Facial Recognition Not Ready for Prime-Time in Online Banking

Jan. 8, 2007
Biometrics vendor says facial recognition for Internet banking could still be more than 10 years awa

For authenticating online banking users, facial recognition is no better than 10 to 15 years away, says Patrick Audley, CTO of identity vendor Cogneto. The low resolution of cheap Web cams means "we're talking a false acceptance rate of maybe 10 to 15 percent, which is very high on a biometric," says Audley.

What makes his point unusual is that Audley is spelling out the drastic shortcomings of a technology his company is rolling out to bank clients in January. Cogneto is launching what it calls the first facial recognition system in the market for online banking, in which authentication procedures will include use of a fuzzy, MySpace-worthy image.

What makes Cogneto's biometric solution viable, though, is that facial recognition is only a component of the umbrella behavioral risk-profiling software Cogneto sells. Banks using UNOMI, Cogneto's two-way authentication, platform have the option of letting customer enroll a binary interpretation of their face -shot with a Web cam they already own-to serve only as a partial factor, not an arbiter, of identity. The biometric is licensed from Cognetic Systems.

After years of optimistic projections that fingerprint scanners, voice pattern recognition and iris readers could be the security centerpiece for primary or multi-factor authentication, the Cogneto model could be the one that biometrics settles into. With banks under the FFIEC's thumb last year to add a secondary authentication piece, Gartner VP Avivah Litan says none put their faith and budgets into biometric solutions. "Biometrics is going too far for what consumer banks need to do," says Litan. "[Current] fraud losses do not justify investments at the order of $5 to $10 per user, per year."

Biometric tools launched over the past year include several whose home-based authentication procedures were cogs in resident verification technology or tied to added solutions, like internal security use, to make them financially palatable.
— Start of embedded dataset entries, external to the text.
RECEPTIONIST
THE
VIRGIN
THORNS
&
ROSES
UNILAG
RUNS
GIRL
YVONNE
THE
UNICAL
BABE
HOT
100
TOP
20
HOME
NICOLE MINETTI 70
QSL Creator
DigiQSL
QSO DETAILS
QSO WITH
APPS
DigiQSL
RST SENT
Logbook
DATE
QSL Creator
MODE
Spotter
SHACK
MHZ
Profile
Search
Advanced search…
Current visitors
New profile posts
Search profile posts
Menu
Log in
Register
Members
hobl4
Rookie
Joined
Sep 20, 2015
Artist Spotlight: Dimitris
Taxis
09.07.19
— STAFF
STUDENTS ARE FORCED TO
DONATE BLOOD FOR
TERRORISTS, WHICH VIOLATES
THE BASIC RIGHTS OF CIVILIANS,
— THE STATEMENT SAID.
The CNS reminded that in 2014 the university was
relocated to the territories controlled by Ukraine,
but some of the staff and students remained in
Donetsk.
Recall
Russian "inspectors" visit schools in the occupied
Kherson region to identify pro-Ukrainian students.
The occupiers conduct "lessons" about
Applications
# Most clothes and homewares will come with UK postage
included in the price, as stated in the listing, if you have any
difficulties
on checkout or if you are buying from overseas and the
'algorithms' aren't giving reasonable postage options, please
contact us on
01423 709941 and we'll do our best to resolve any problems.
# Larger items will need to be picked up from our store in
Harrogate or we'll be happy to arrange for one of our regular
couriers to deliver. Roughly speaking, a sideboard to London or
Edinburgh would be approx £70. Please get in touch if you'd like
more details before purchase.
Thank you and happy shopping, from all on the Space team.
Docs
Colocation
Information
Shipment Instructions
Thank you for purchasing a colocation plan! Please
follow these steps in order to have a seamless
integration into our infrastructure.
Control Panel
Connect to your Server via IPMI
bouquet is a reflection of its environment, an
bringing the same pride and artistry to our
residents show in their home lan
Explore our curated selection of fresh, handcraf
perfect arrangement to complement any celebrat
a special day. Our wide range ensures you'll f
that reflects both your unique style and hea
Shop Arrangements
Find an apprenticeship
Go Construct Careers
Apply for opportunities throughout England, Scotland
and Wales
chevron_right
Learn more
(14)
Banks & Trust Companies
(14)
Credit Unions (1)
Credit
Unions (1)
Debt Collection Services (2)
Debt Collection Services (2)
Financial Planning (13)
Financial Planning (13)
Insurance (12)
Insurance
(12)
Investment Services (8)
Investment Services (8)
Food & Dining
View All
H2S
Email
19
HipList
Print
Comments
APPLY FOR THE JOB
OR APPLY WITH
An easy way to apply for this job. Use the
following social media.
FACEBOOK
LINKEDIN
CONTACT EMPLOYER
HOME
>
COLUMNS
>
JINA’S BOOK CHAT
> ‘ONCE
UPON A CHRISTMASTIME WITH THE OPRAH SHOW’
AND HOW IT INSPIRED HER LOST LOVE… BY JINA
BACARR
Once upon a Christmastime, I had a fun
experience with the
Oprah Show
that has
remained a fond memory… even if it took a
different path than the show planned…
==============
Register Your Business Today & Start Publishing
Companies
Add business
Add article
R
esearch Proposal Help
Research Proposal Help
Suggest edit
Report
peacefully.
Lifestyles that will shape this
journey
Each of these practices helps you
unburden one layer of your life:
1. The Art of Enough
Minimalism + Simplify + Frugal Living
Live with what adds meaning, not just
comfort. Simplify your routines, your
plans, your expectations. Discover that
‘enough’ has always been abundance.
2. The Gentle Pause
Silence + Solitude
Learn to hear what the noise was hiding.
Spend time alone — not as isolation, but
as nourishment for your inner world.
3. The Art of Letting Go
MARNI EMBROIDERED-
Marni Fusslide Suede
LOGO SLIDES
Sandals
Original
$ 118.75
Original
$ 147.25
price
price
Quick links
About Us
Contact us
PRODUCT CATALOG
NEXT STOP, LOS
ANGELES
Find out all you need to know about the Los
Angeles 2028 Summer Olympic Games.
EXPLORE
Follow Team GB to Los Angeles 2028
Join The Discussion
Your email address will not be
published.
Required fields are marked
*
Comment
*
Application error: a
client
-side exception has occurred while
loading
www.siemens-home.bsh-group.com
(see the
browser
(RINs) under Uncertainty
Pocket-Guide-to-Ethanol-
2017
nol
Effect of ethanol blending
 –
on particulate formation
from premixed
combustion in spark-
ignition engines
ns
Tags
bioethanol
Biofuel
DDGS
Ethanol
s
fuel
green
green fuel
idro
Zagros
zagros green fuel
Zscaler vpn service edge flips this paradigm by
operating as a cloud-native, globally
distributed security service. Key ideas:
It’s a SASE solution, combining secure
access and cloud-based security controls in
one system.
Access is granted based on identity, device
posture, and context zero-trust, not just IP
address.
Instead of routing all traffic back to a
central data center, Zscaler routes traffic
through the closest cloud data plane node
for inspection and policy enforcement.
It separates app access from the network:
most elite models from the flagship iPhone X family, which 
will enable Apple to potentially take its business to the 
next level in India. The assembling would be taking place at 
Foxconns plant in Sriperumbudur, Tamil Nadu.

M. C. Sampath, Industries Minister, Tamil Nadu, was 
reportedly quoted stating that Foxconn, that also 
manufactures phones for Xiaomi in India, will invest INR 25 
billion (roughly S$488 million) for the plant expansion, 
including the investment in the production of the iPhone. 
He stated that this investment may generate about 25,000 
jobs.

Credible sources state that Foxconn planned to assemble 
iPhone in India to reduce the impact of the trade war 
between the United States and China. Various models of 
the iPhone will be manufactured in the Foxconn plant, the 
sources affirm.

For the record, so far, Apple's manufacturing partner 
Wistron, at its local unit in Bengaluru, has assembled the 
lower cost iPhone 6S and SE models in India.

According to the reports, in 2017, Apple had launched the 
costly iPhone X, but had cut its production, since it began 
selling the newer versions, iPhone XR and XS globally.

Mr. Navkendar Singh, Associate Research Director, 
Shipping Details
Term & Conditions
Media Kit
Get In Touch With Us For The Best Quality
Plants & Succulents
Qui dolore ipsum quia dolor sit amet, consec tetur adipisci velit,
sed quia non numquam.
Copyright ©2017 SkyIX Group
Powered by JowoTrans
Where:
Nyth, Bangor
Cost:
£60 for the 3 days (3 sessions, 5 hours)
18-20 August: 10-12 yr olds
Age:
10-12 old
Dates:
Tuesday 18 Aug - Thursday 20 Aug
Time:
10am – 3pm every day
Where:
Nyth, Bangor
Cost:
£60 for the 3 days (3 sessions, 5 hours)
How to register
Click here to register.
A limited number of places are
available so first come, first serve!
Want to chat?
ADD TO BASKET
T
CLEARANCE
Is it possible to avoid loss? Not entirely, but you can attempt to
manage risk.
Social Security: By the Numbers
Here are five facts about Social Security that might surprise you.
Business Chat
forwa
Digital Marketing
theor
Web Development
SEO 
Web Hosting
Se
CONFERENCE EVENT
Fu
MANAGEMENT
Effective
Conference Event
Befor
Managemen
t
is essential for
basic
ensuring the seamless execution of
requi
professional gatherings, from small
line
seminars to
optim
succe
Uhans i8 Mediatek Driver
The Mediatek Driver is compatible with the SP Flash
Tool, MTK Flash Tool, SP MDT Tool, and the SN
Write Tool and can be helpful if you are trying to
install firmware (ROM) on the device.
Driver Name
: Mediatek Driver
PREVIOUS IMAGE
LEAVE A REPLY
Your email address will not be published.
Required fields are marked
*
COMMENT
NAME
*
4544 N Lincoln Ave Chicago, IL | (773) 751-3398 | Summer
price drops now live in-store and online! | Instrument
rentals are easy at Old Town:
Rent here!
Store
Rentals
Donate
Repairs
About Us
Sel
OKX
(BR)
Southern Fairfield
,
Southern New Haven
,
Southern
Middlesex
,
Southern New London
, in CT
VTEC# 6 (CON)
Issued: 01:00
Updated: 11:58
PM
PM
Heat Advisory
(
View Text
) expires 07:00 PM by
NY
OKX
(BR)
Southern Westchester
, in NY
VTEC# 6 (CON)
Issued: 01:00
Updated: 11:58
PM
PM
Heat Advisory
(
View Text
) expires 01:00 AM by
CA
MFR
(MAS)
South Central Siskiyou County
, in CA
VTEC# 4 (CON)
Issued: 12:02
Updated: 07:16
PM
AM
Pay By Touch, whose fingerprint technology has mostly made inroads with merchant point-of-sale, is in talks with six banks for its new True Me fingerprint identification platform for retail and business customer authentication. But PBT plans these as just the first phase of a multiple-app environment that can include True Me in payments and rewards program participation. "The initial release is strictly the authentication offering," says Siegal. "Then later in 2007 you'll see us layer in some of these other service offerings as part of the package."

Litan, who is bearish on biometrics' prospects despite favorable consumer interest, says that many solutions are just "technology for technology's sake...biometrics just for authentication is not sold. It always has to come with a value-add," such as the applicability of voice pattern recognition for online banking with call center deployment, which some analysts have said could be the next stage of FFIEC requirements.

Biometrics may also be the value-add itself, as Audley describes Cogneto's facial recognition piece. Even if the technology only provides a 20 percent reliability on identity, the tool is doing its job as an extra factor in the overall behavioral risk model. "We're presenting it to banks as being able to use tomorrow's technology today, without all the headaches it has right now."